The Puritans invented Thanksgiving but it was the woman editor who wrote "Mary Had A Little Lamb" whose long campaign finally led President Abraham Lincoln to proclaim it a national holiday.

Thanksgiving marks its 125th anniversary as a national holiday this year, according to an article in the current issue of Country Living, and it also is the 200th birthday year of Sarah Josepha Hale, who was its champion.She was born in 1788 in Newport, N.H., and grew up on New England Thanksgivings despite their irregularity. As the Historical Society of Pennsylvania notes in an article on the history of Thanksgiving, New England governors marked a Thanksgiving Day for "general blessings" anywhere between September and January.

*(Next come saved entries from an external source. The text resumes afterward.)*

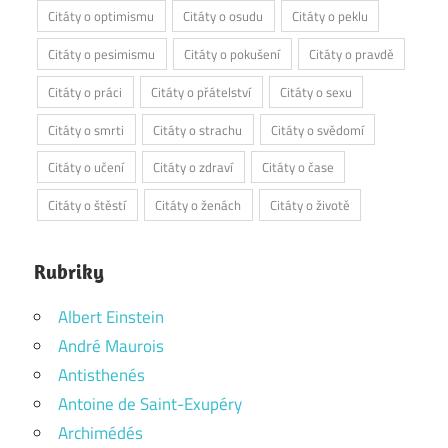
Citáty o optimismu
Citáty o osudu
Citáty o peklu
Citáty o pesimismu
Citáty o pokušení
Citáty o pravdě
Citáty o práci
Citáty o přátelství
Citáty o sexu
Citáty o smrti
Citáty o strachu
Citáty o svědomí
Citáty o učení
Citáty o zdraví
Citáty o čase
Citáty o štěstí
Citáty o ženách
Citáty o životě
Rubriky
Albert Einstein
André Maurois
Antisthenés
Antoine de Saint-Exupéry
Archimédés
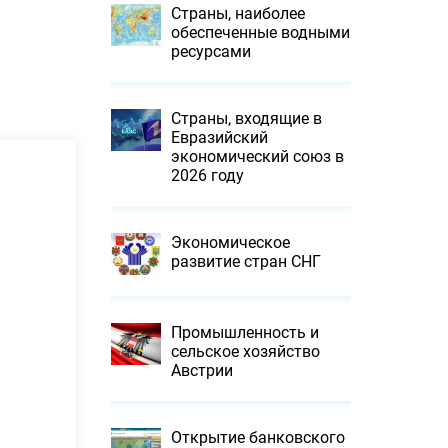
Страны, наиболее
обеспеченные водными
ресурсами
Страны, входящие в
Евразийский
экономический союз в
2026 году
Экономическое
развитие стран СНГ
Промышленность и
сельское хозяйство
Австрии
Открытие банковского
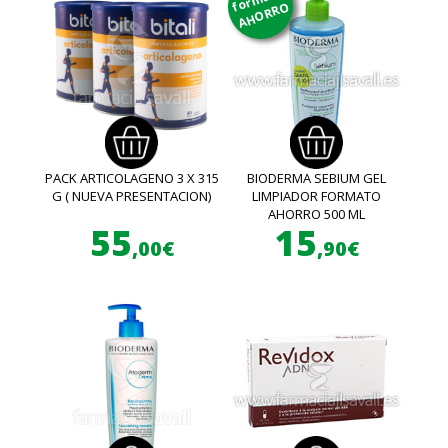
AHORRO
PACK ARTICOLAGENO 3 X 315
BIODERMA SEBIUM GEL
G ( NUEVA PRESENTACION)
LIMPIADOR FORMATO
AHORRO 500 ML
55
15
,00€
,90€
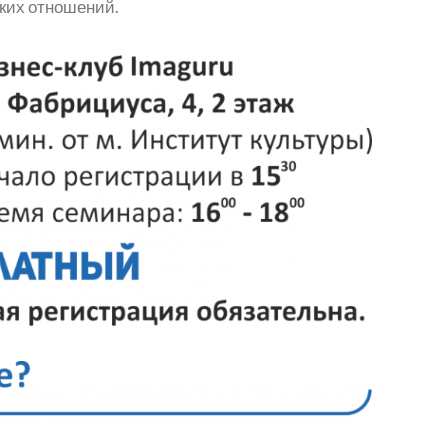
ских отношений.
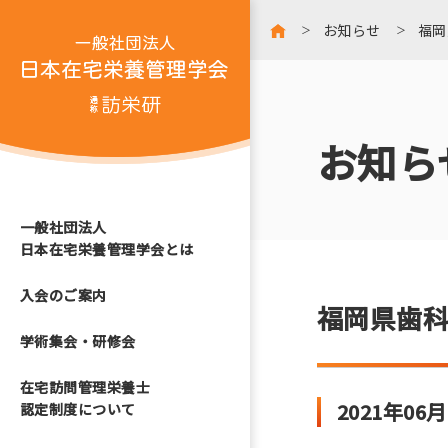
お知らせ
福岡
お知ら
一般社団法人
日本在宅栄養管理学会とは
入会のご案内
福岡県歯
学術集会・研修会
在宅訪問管理栄養士
2021年06
認定制度について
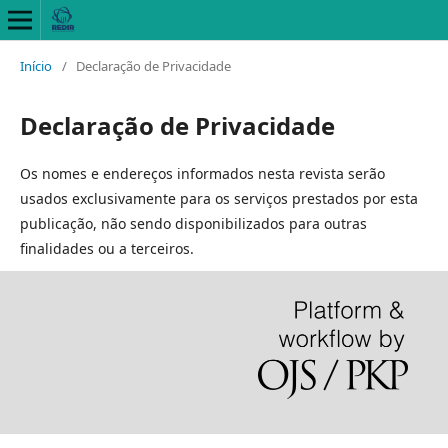
Início
/
Declaração de Privacidade
Declaração de Privacidade
Os nomes e endereços informados nesta revista serão
usados exclusivamente para os serviços prestados por esta
publicação, não sendo disponibilizados para outras
finalidades ou a terceiros.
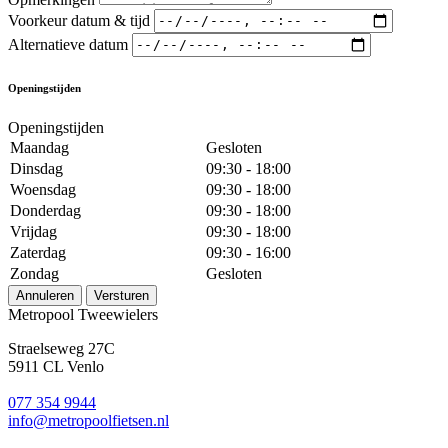
Voorkeur datum & tijd
Alternatieve datum
Openingstijden
Openingstijden
Maandag
Gesloten
Dinsdag
09:30 - 18:00
Woensdag
09:30 - 18:00
Donderdag
09:30 - 18:00
Vrijdag
09:30 - 18:00
Zaterdag
09:30 - 16:00
Zondag
Gesloten
Annuleren
Versturen
Metropool Tweewielers
Straelseweg 27C
5911 CL Venlo
077 354 9944
info@metropoolfietsen.nl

The significance of the last Thursday in November is that it was set aside in 1789 by George Washington to honor the newly minted Constitution.

When Hale was left a widow with five small children, she turned to writing and in her first novel described Thanksgiving, having one of her characters hope it would become "a national festival" that "would be a grand spectacle of moral power and human happiness, such as the world has never witnessed." The successful novelist, despite "qualms about entering a field restricted entirely to men," for 13 years edited Boston's flourishing Ladies' Magazine, which merged in 1837 with rival Godey's Lady's Book in Philadelphia.

In 1846 Hale asked her readers if it would "be thought presumptuous that our `Book' . . . leads the way in the good work of union in Thanksgiving."

From then on summer editorials asked governors and readers to cooperate in a "national jubilee" on the last Thursday in November.

As the nation sprawled westward and the rift between North and South grew deeper, her editorials stressed the holiday's "moral and social reunion of the people of America" - a point she pressed in thousands of letters to governors, senators and every president from Zachary Taylor on.

Hale's Thanksgiving campaign took a new turn in 1863 in the aftermath of Gettysburg. That summer her editorial called for a presidential edict. She may have met with Lincoln before writing him in September on "a subject of deep interest."

Secretary of State William Seward, an old hand at Thanksgiving proclamations as a former New York governor, assured her he had commended the letter to Lincoln.

On Oct. 3, 1863, Lincoln issued a National Thanksgiving Proclamation setting aside the last Thursday in November.